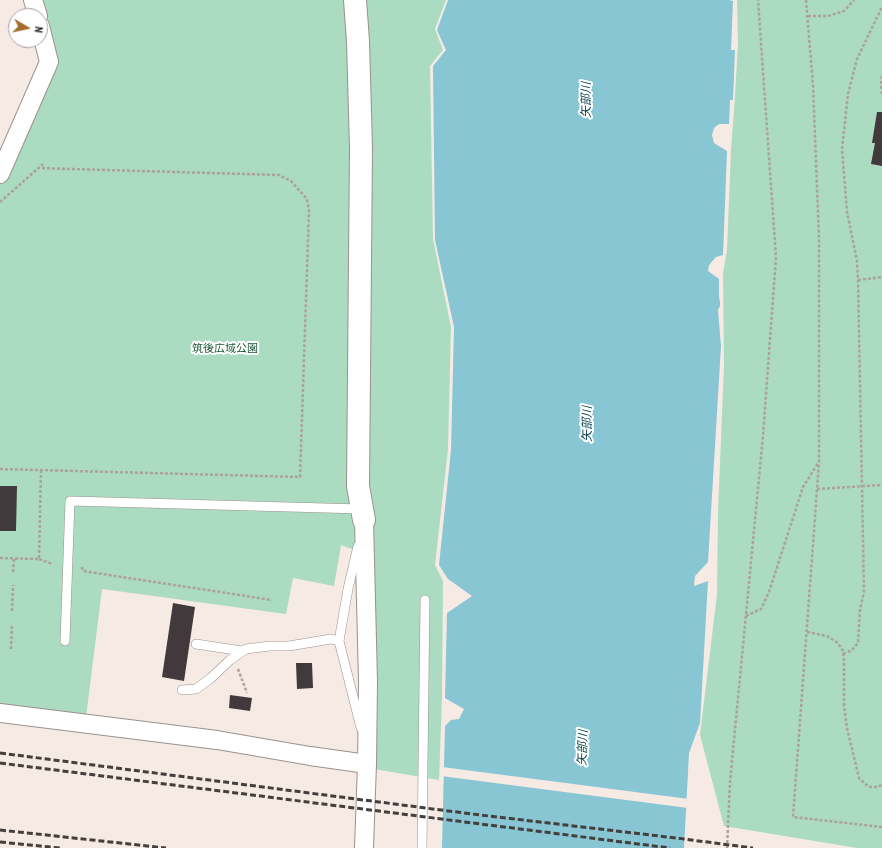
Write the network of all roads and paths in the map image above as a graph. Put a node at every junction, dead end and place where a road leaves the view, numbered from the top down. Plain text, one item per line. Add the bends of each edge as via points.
1 (355, 0) edge
2 (758, 0) edge
3 (806, 0) edge
4 (854, 0) edge
5 (882, 7) edge
6 (808, 16) junction
7 (46, 48) edge
8 (882, 76) edge
9 (882, 94) edge
10 (43, 164) dead end
11 (38, 168) junction
12 (0, 174) edge
13 (0, 202) edge
14 (882, 277) edge
15 (858, 280) junction
16 (818, 462) junction
17 (0, 469) edge
18 (42, 470) junction
19 (882, 485) edge
20 (861, 486) junction
21 (817, 489) junction
22 (363, 515) junction
23 (0, 558) edge
24 (14, 558) junction
25 (39, 559) junction
26 (52, 564) dead end
27 (82, 567) dead end
28 (13, 572) dead end
29 (13, 585) dead end
30 (272, 600) dead end
31 (425, 600) dead end
32 (12, 611) dead end
33 (745, 617) junction
34 (12, 625) dead end
35 (807, 632) junction
36 (65, 641) dead end
37 (339, 641) junction
38 (196, 644) dead end
39 (11, 649) dead end
40 (242, 651) junction
41 (843, 654) junction
42 (232, 658) junction
43 (182, 690) dead end
44 (247, 693) dead end
45 (0, 713) edge
46 (367, 757) junction
47 (882, 785) edge
48 (882, 828) edge
49 (364, 848) edge
50 (422, 848) edge
51 (727, 848) edge

1 - 22 street via 361,148 358,486
2 - 33 path via 776,257 763,436
3 - 6 path
4 - 6 path via 844,10 828,16
5 - 15 path via 857,59 848,94 842,149 847,212 857,261
6 - 16 path via 819,239
7 - 12 street via 49,62
8 - 9 path
10 - 11 path
11 - 13 path
11 - 18 path via 279,175 291,182 307,199 309,211 300,477
14 - 15 path
15 - 20 path
16 - 21 path
16 - 33 path via 803,487 769,592 761,609
17 - 18 path
18 - 25 path
19 - 20 path
20 - 21 path
20 - 41 path via 864,592 858,643 852,650
21 - 35 path
22 - 36 lane via 70,501
22 - 37 lane
22 - 46 street via 368,682
23 - 24 path
24 - 25 path
24 - 28 path
25 - 26 path
27 - 30 path via 84,571
29 - 32 path
31 - 50 lane
33 - 51 path via 730,782
34 - 39 path
35 - 41 path via 827,636 838,643
35 - 48 path via 793,817
37 - 40 lane via 331,639
37 - 46 lane
38 - 40 lane
40 - 42 lane
41 - 47 path via 844,706 859,778 868,788
42 - 43 lane via 196,689
42 - 44 path
45 - 46 street via 217,740 310,756
46 - 49 street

.....

◆ Exercise requirements ◆
Whenever a line in the entries above includes the word "street", pull that line out.

◆ Your solution ◆
1 - 22 street via 361,148 358,486
7 - 12 street via 49,62
22 - 46 street via 368,682
45 - 46 street via 217,740 310,756
46 - 49 street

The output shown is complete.